11 of 11 people found the following review helpful
4.0 out of 5 stars Great book for young adolescents, Dec 29 2001
By A Customer - Published on Amazon.com
This review is from: Margaret Bourke White (Hardcover)
First off, this is a KIDS book. Interested in Margaret Bourke-White's work I picked this up from the photography section of our local bookstore, but quickly found the simple declarative sentences absolutely maddening.

As a child's book I rate it 4 to 5 stars. Great photo selection and actually quite a lot of interesting information on Ms. Bourke-White's life. As an adult book maybe one star (and that one for the good selection of photos).

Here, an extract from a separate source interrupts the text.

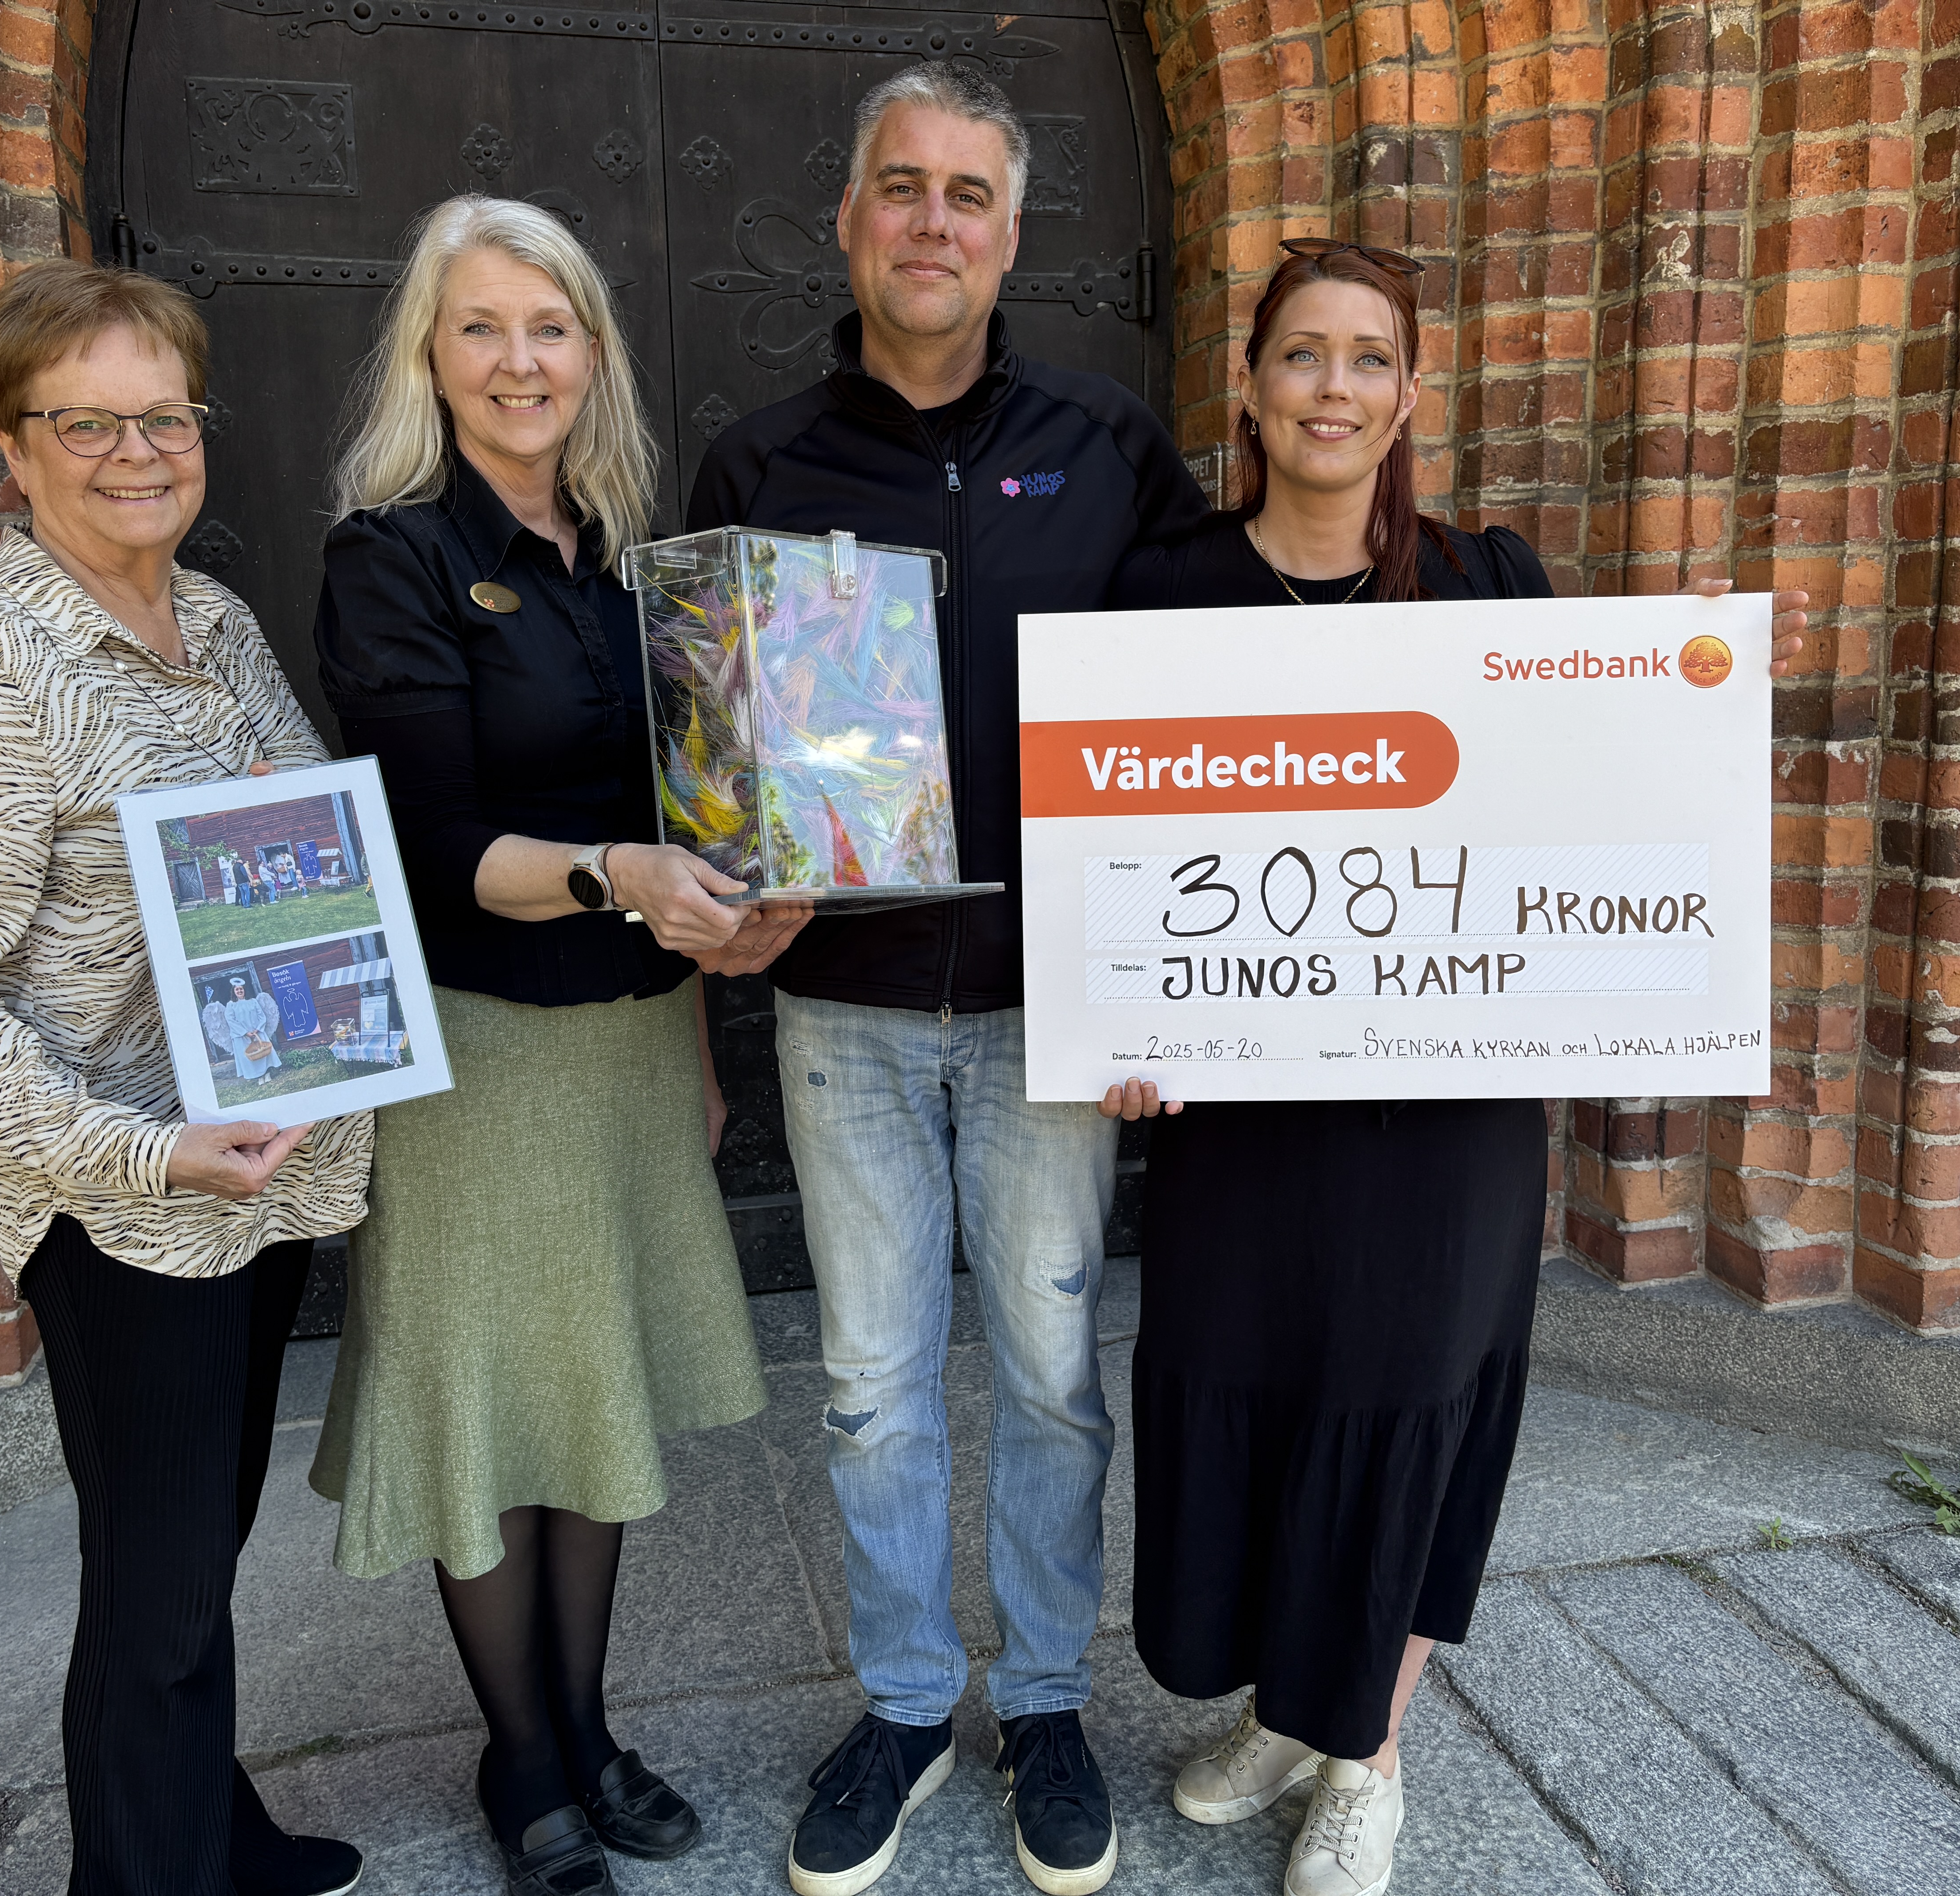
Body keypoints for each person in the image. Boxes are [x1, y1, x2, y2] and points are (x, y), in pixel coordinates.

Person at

5 of 6 people found the following review helpful
4.0 out of 5 stars Margaret, a pioneering female, July 26 2000
By Cassandra Creque - Published on Amazon.com
This review is from: Margaret Bourke White (Hardcover)
I didn't know who Margaret Bourke-White was until I received this book as a gift. I have always been interested in photography but never considered it as a career until I read this book. The photos that are in the book are very inspirational. Reading about her life and what she went through to make her dream come true was very interesting. I have had this book for two years and still enjoy looking through her photos.

4.0 out of 5 stars Great Picture Book, Jun 27 2009
By L. A. Calkins - Published on Amazon.com
Amazon Verified Purchase(What's this?)
This review is from: Margaret Bourke White (Hardcover)
Wonderful photos in this book that often tell more about Bourke-White than the narritive. Not much depth here but a great coffee-table book.